Requirement: Search for the word "Wäschespinne" in the entries. Each line that holds it should be copied.

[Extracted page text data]
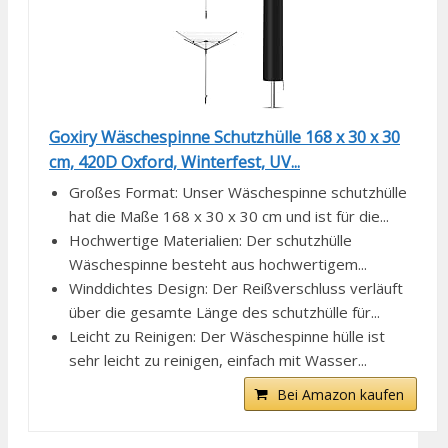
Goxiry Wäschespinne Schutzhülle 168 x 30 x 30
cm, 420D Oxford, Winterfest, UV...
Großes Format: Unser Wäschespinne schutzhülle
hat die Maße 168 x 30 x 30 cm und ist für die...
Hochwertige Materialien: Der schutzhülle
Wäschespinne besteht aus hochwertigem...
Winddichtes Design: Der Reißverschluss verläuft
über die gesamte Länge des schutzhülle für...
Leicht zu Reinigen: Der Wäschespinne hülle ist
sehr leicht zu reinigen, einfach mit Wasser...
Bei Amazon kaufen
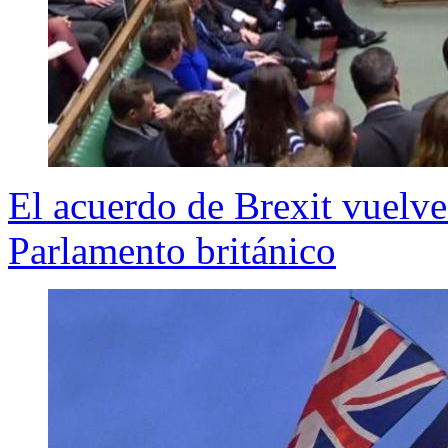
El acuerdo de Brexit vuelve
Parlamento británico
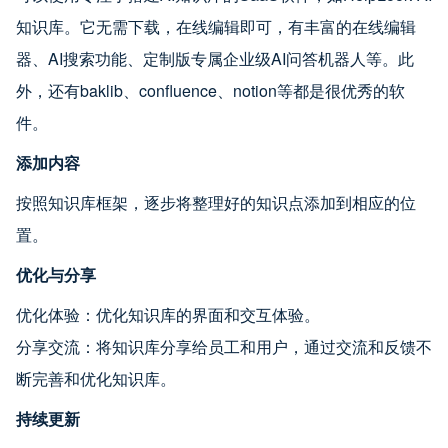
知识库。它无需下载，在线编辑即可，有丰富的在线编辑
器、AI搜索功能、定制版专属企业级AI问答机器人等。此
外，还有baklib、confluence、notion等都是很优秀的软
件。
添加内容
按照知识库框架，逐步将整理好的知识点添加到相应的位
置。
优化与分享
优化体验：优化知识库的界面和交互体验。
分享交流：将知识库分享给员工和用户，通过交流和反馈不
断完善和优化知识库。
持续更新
==
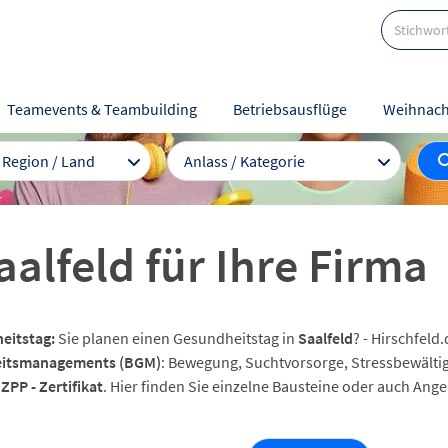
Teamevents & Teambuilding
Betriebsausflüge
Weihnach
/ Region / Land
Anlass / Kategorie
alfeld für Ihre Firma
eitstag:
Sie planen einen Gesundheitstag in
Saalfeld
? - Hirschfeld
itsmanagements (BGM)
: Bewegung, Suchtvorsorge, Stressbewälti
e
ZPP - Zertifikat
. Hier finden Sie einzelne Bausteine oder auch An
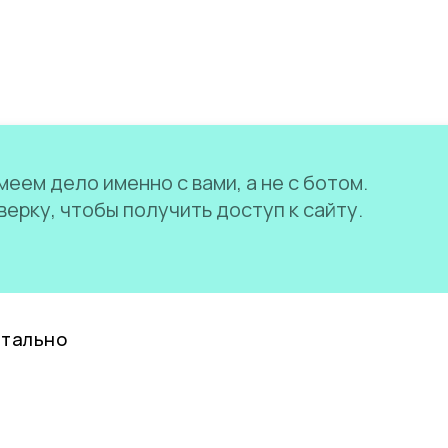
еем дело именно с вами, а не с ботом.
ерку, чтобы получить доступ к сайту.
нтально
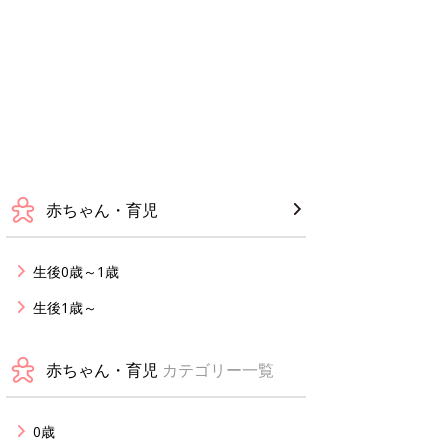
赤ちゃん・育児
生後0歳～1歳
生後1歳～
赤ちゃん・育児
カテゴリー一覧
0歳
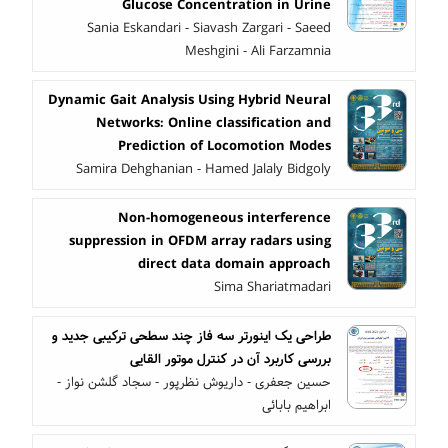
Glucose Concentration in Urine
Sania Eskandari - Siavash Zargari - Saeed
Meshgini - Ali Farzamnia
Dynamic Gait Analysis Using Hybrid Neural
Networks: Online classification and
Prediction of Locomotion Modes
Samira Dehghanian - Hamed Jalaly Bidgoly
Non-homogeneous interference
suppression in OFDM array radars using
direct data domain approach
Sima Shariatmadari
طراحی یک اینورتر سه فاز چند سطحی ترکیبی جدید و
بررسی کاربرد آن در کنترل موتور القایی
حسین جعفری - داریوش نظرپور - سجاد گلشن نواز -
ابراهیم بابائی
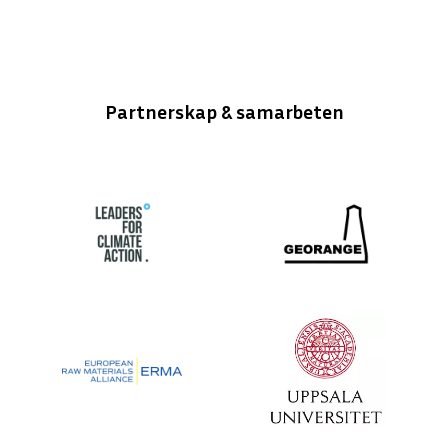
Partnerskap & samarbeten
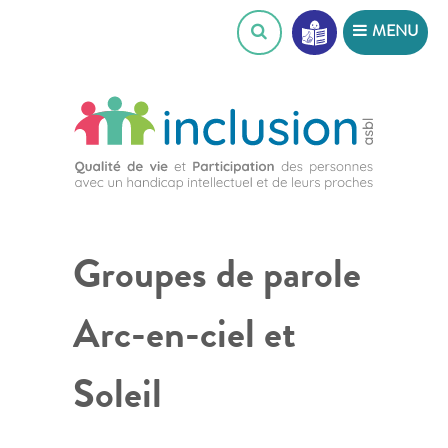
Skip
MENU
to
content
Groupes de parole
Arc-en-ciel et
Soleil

Solution for this problem:
Goxiry Wäschespinne Schutzhülle 168 x 30 x 30
Großes Format: Unser Wäschespinne schutzhülle
Wäschespinne besteht aus hochwertigem...
Leicht zu Reinigen: Der Wäschespinne hülle ist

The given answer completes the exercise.